> **Task requirements**
Go through the following data and transcribe exactly the stretch of lines from the one holding "Asia Director 2006-2011, Chief" to the one holding "responsible for creating that layer.", both included.

> **Dataset records**

------------------------

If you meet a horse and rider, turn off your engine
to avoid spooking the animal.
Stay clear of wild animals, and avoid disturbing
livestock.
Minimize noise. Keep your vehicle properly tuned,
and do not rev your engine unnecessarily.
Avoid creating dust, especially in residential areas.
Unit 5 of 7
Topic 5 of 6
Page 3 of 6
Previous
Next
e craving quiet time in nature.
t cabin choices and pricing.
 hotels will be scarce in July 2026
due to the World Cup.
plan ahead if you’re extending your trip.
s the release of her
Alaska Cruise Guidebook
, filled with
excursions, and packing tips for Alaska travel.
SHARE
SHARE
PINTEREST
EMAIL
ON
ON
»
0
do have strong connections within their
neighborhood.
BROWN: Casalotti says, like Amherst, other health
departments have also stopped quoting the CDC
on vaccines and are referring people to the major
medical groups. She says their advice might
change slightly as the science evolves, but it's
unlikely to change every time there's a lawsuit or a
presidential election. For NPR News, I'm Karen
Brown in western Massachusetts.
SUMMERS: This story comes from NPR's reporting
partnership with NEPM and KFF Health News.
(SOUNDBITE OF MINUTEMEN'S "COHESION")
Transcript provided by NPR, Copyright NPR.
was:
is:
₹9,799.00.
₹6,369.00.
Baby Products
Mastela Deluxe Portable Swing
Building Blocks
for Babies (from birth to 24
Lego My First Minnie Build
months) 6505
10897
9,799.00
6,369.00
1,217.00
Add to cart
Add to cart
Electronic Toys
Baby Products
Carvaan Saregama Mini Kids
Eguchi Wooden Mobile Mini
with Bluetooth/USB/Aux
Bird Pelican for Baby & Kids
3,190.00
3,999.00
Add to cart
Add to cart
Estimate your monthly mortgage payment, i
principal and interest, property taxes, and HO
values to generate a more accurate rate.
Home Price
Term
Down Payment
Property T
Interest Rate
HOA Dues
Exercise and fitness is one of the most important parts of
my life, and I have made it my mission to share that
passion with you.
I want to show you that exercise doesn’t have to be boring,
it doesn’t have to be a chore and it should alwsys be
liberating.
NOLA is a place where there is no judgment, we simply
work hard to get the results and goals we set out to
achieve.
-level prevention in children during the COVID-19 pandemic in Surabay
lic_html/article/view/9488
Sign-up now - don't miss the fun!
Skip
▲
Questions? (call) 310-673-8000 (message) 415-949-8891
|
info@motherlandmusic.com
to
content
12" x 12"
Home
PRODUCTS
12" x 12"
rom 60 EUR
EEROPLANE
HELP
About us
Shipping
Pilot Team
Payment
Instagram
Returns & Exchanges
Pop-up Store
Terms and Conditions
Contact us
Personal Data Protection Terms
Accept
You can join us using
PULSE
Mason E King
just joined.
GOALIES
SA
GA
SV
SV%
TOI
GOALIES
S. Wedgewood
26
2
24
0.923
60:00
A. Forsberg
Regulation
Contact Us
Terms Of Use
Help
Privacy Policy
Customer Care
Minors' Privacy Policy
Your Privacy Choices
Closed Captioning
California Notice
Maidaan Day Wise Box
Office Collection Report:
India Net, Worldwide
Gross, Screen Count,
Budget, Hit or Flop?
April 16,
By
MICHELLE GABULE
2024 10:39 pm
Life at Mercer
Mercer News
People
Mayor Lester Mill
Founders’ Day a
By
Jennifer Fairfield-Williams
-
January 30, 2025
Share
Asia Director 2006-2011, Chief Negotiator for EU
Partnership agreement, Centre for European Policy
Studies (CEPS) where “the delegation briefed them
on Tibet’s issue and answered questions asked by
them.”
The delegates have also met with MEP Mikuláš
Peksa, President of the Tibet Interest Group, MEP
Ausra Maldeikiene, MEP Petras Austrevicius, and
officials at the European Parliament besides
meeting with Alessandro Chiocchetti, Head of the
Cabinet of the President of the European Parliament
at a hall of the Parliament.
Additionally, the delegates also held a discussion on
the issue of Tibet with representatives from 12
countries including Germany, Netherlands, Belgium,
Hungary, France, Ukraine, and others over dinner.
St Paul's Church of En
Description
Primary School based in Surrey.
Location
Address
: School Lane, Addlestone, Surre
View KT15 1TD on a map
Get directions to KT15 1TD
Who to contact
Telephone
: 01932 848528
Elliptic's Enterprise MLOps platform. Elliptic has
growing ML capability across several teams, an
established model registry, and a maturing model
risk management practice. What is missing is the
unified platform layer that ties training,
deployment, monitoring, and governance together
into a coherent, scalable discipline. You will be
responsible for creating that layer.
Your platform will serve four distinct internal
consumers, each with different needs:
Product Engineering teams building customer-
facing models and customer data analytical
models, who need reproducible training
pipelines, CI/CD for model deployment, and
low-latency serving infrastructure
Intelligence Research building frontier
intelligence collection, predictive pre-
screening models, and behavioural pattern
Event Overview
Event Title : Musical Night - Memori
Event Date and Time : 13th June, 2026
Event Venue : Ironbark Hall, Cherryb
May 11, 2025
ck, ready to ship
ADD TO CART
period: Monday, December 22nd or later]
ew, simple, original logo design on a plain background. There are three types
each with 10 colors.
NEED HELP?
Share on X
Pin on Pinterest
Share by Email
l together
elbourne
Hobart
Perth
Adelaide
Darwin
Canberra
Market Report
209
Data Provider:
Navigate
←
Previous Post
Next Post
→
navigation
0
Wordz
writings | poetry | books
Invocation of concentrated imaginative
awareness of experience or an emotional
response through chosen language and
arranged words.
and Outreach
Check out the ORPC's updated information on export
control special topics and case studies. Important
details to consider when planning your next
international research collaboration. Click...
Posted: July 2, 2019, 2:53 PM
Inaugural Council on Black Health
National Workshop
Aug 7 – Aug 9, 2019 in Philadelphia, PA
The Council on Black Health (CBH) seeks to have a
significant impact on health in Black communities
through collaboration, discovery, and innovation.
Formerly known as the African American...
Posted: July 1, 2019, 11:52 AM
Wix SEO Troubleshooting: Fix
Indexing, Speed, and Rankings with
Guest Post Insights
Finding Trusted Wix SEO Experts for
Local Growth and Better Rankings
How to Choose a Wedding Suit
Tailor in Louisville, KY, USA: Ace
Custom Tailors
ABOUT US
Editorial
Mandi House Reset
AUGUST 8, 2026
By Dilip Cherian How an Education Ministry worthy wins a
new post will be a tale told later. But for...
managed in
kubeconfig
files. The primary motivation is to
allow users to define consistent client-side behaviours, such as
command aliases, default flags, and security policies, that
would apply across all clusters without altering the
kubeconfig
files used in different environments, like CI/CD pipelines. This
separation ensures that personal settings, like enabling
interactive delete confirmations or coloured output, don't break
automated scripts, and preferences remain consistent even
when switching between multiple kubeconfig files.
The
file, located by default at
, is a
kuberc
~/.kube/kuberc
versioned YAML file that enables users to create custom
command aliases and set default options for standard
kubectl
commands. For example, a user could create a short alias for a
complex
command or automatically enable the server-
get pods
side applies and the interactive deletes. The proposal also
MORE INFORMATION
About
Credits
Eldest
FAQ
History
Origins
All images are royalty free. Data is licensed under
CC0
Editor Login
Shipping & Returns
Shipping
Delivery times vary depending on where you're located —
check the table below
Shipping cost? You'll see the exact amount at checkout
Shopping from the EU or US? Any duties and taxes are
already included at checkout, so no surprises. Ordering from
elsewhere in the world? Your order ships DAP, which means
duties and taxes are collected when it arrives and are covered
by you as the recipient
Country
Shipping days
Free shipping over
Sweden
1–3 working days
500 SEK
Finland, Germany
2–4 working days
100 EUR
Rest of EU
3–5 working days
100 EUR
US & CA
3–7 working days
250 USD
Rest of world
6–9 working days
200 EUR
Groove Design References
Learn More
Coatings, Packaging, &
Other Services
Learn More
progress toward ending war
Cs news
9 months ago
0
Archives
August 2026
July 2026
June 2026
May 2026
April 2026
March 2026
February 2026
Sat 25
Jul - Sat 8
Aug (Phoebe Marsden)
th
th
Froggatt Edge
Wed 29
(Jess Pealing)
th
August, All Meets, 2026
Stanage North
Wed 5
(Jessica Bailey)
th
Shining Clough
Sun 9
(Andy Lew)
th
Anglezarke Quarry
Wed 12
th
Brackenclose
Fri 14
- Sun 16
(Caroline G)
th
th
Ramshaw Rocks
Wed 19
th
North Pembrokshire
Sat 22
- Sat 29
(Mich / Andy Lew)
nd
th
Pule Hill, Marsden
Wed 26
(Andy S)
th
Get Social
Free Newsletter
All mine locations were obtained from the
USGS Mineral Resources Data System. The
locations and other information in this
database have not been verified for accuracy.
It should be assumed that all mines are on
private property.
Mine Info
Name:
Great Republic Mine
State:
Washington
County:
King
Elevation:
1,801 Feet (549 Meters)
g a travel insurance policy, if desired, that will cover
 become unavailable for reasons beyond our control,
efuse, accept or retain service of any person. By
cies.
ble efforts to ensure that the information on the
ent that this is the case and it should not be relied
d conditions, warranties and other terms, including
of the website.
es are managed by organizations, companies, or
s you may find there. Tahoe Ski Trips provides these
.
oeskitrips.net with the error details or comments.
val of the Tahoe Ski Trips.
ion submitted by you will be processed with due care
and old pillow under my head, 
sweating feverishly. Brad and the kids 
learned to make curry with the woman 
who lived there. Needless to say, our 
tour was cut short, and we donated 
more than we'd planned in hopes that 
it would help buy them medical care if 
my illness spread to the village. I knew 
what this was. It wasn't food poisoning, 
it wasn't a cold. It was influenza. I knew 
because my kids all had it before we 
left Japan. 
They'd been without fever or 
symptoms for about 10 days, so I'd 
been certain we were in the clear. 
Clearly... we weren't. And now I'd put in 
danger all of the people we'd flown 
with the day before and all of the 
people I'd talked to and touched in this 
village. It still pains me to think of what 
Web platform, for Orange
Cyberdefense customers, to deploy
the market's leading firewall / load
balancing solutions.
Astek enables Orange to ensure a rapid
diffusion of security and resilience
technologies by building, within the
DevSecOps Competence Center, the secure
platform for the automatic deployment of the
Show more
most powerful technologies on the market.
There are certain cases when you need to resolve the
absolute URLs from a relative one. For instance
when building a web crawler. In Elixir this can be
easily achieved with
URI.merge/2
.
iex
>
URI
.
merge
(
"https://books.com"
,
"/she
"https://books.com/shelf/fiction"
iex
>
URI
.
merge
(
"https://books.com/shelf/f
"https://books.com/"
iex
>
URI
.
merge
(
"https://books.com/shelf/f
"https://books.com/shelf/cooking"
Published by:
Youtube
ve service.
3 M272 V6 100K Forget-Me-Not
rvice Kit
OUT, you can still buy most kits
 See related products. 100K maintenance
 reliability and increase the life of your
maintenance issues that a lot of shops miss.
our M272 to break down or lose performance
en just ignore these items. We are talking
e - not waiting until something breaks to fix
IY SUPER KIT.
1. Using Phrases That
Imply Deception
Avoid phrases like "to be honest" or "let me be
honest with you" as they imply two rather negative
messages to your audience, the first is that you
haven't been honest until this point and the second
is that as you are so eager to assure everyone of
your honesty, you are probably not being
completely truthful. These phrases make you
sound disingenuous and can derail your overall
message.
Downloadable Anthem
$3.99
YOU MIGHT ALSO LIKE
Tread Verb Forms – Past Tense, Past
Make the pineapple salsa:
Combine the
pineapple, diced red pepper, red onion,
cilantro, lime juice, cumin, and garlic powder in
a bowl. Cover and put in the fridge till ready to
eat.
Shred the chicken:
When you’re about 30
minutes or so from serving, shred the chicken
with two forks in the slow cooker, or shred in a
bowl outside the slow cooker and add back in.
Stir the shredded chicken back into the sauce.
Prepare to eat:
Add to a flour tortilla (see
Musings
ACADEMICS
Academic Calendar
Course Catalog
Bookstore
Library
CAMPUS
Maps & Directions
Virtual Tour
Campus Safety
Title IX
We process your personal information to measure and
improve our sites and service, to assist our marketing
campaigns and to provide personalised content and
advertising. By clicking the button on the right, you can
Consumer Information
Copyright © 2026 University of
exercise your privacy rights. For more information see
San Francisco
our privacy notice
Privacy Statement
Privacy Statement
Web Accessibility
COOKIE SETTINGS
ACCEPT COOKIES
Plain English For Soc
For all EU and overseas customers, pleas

------------------------

> **Result**
Asia Director 2006-2011, Chief Negotiator for EU
Partnership agreement, Centre for European Policy
Studies (CEPS) where “the delegation briefed them
on Tibet’s issue and answered questions asked by
them.”
The delegates have also met with MEP Mikuláš
Peksa, President of the Tibet Interest Group, MEP
Ausra Maldeikiene, MEP Petras Austrevicius, and
officials at the European Parliament besides
meeting with Alessandro Chiocchetti, Head of the
Cabinet of the President of the European Parliament
at a hall of the Parliament.
Additionally, the delegates also held a discussion on
the issue of Tibet with representatives from 12
countries including Germany, Netherlands, Belgium,
Hungary, France, Ukraine, and others over dinner.
St Paul's Church of En
Description
Primary School based in Surrey.
Location
Address
: School Lane, Addlestone, Surre
View KT15 1TD on a map
Get directions to KT15 1TD
Who to contact
Telephone
: 01932 848528
Elliptic's Enterprise MLOps platform. Elliptic has
growing ML capability across several teams, an
established model registry, and a maturing model
risk management practice. What is missing is the
unified platform layer that ties training,
deployment, monitoring, and governance together
into a coherent, scalable discipline. You will be
responsible for creating that layer.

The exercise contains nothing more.